Dangerous germs in fast food kids' play areas?
Erin Carr-Jordan is a mom on a mission.
Carr, a professor who specializes in child development and mother of four, from Chandler, Ariz., has been checking out the play areas in dozens of fast food restaurants in eleven states.
She said on "The Early Show" Monday that she found germs in those areas that could make your kids sick.
Carr-Jordan said, "We found dirt and grime and rotting food and hair in clumps and swear words all over the place. Graffiti. Equipment in disrepair that is broken. Second-story windows that are busted out. Slides that have large gashes in them. You name it -- if it's a thing you don't want your child being exposed to, we found it inside these play lands."
When the restaurants weren't making changes, Carr-Jordan said, she enlisted the help of a friend to test specimens collected from the play lands in a lab.
She said, "We found several strands of opportunistic pathogens, in other words, things that can cause infection or disease. We found stuff that causes meningitis, food-borne illness, skin, hair, eye infections ... fecal contamination, coliforms, quite a few things can make children ill, and several of which are multi-drug resistant and potentially fatal."
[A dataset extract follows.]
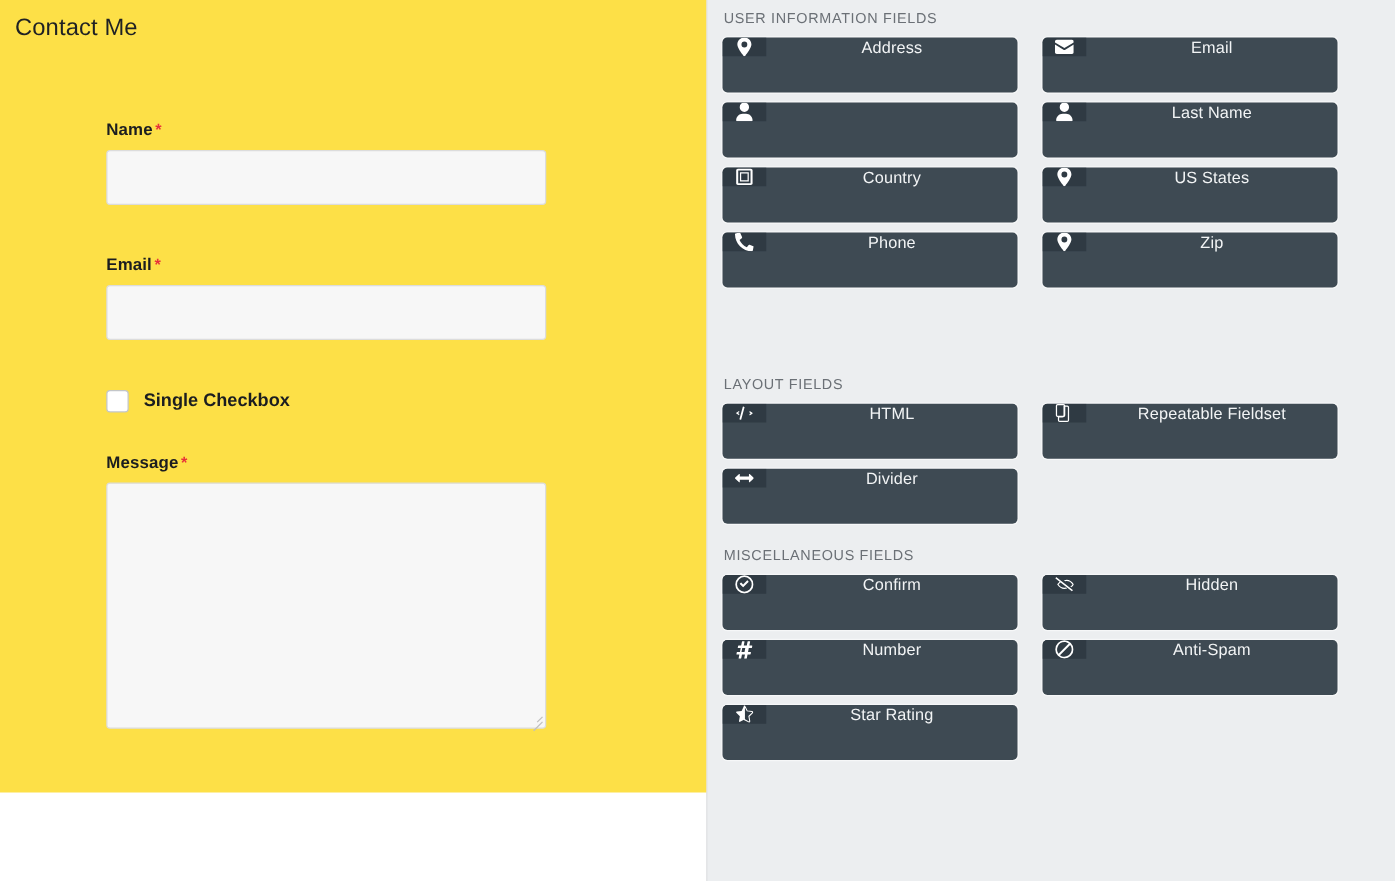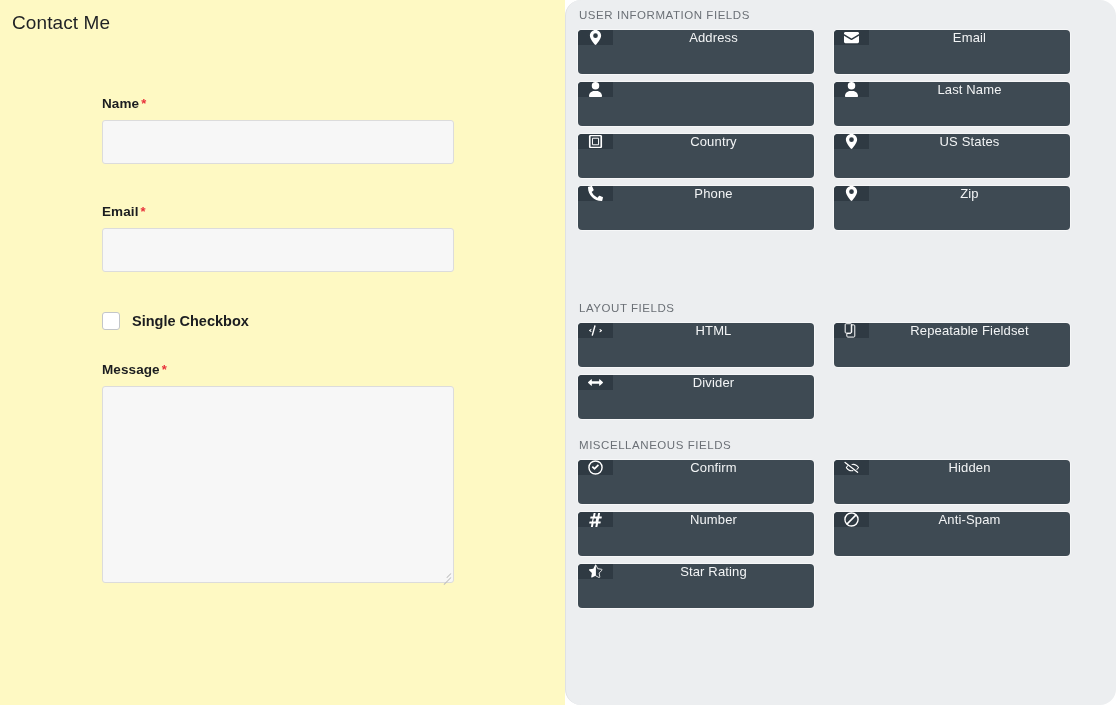"Contact Me" .form-pane { background: #fef9c3 -> #fde047; height: 705px -> 634px }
In a statement to CBS News, McDonald's says, "We put our customers first, and are taking these concerns very seriously. We've spoken with Dr. Carr-Jordan and assigned a team to review the report findings and our own existing procedures. While we have stringent sanitizing procedures for weekly, daily and even spot cleaning, we're always looking for ways to improve our standards and how they are followed at each restaurant."
When asked about the statement, Carr-Jordan said, "I don't think it's an actual response. I think it's a statement, which really isn't the same thing, because they have taken no corrective changes. They haven't implemented any new policy. I'm aware of that statement. I have spoken with them and I keep saying to them, 'How is that reviewing process going and when do you plan on making actual policy actually changes?' And without their policy being translucent, we're not even sure what the policy actually is. I know it doesn't have any specific items related to disinfecting, and just to say you spot clean isn't enough, because it doesn't identify what that actually means. The results that I'm getting consistently, across the board, from McDonald's and from the other establishments that I've been to, indicate that they are not being cleaned. The levels are so high that that's not true. There is either no incentive for them to clean them or they are just not being cleaned."
Carr-Jordan said parents need to be aware of the problem.
"We have a presumption of safety, rather than risk," she said. "I think as soon as we have senators and representatives who start to sponsor (legislation), I think they will take it very, very seriously and,as soon as it hits their (fast food chains') pocketbook, they will take it more seriously, as well."